Photos with camera intrinsics
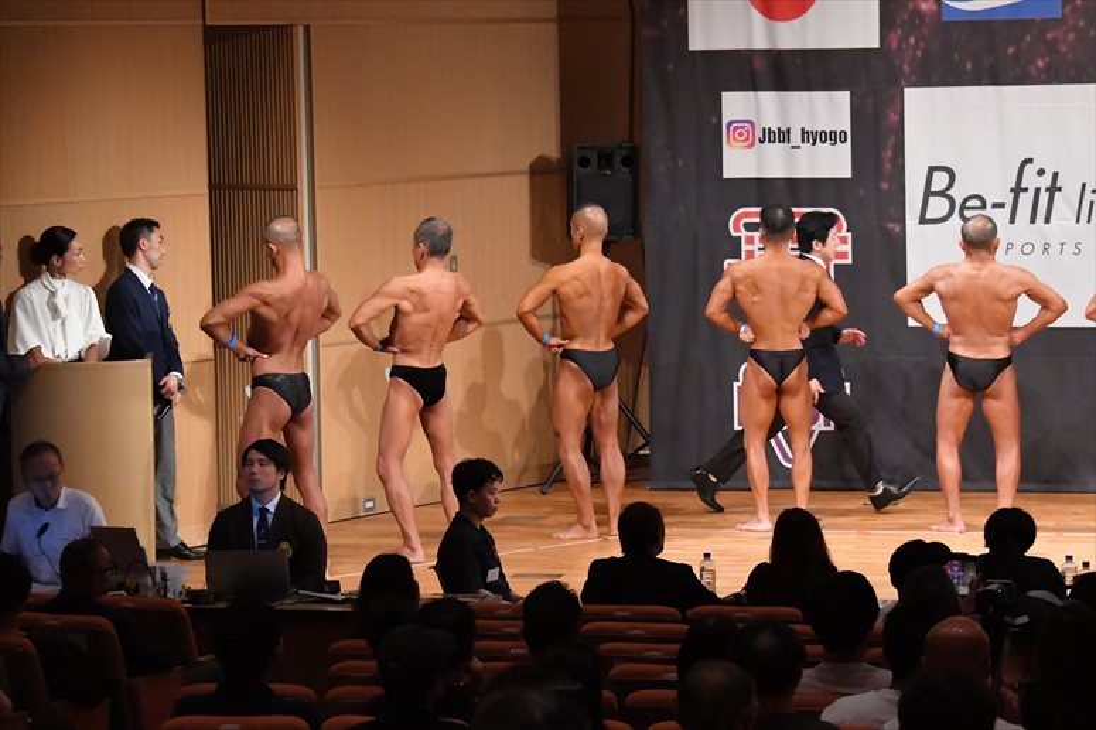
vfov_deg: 9.3
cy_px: 365
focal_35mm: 147
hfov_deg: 14.0
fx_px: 4473
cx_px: 548
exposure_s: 1/400
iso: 11400
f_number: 5.6
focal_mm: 98
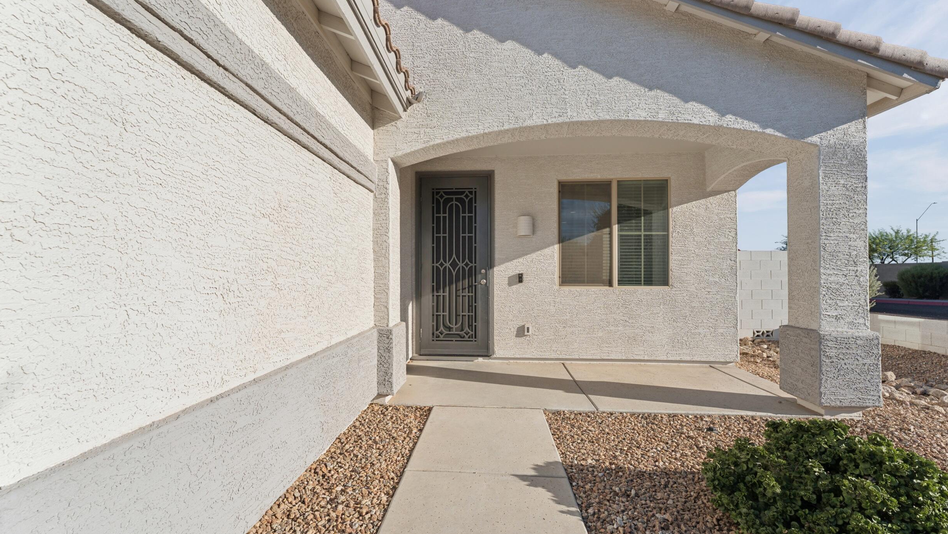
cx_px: 464
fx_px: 377
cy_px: 267
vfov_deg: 70.5
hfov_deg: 103.0
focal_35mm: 15
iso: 100
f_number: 8
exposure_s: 1/500
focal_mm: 14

- **Required work**
Repeat the records above verbatim, dropping the pictures.

- **Answer space**
vfov_deg: 9.3
cy_px: 365
focal_35mm: 147
hfov_deg: 14.0
fx_px: 4473
cx_px: 548
exposure_s: 1/400
iso: 11400
f_number: 5.6
focal_mm: 98
cx_px: 464
fx_px: 377
cy_px: 267
vfov_deg: 70.5
hfov_deg: 103.0
focal_35mm: 15
iso: 100
f_number: 8
exposure_s: 1/500
focal_mm: 14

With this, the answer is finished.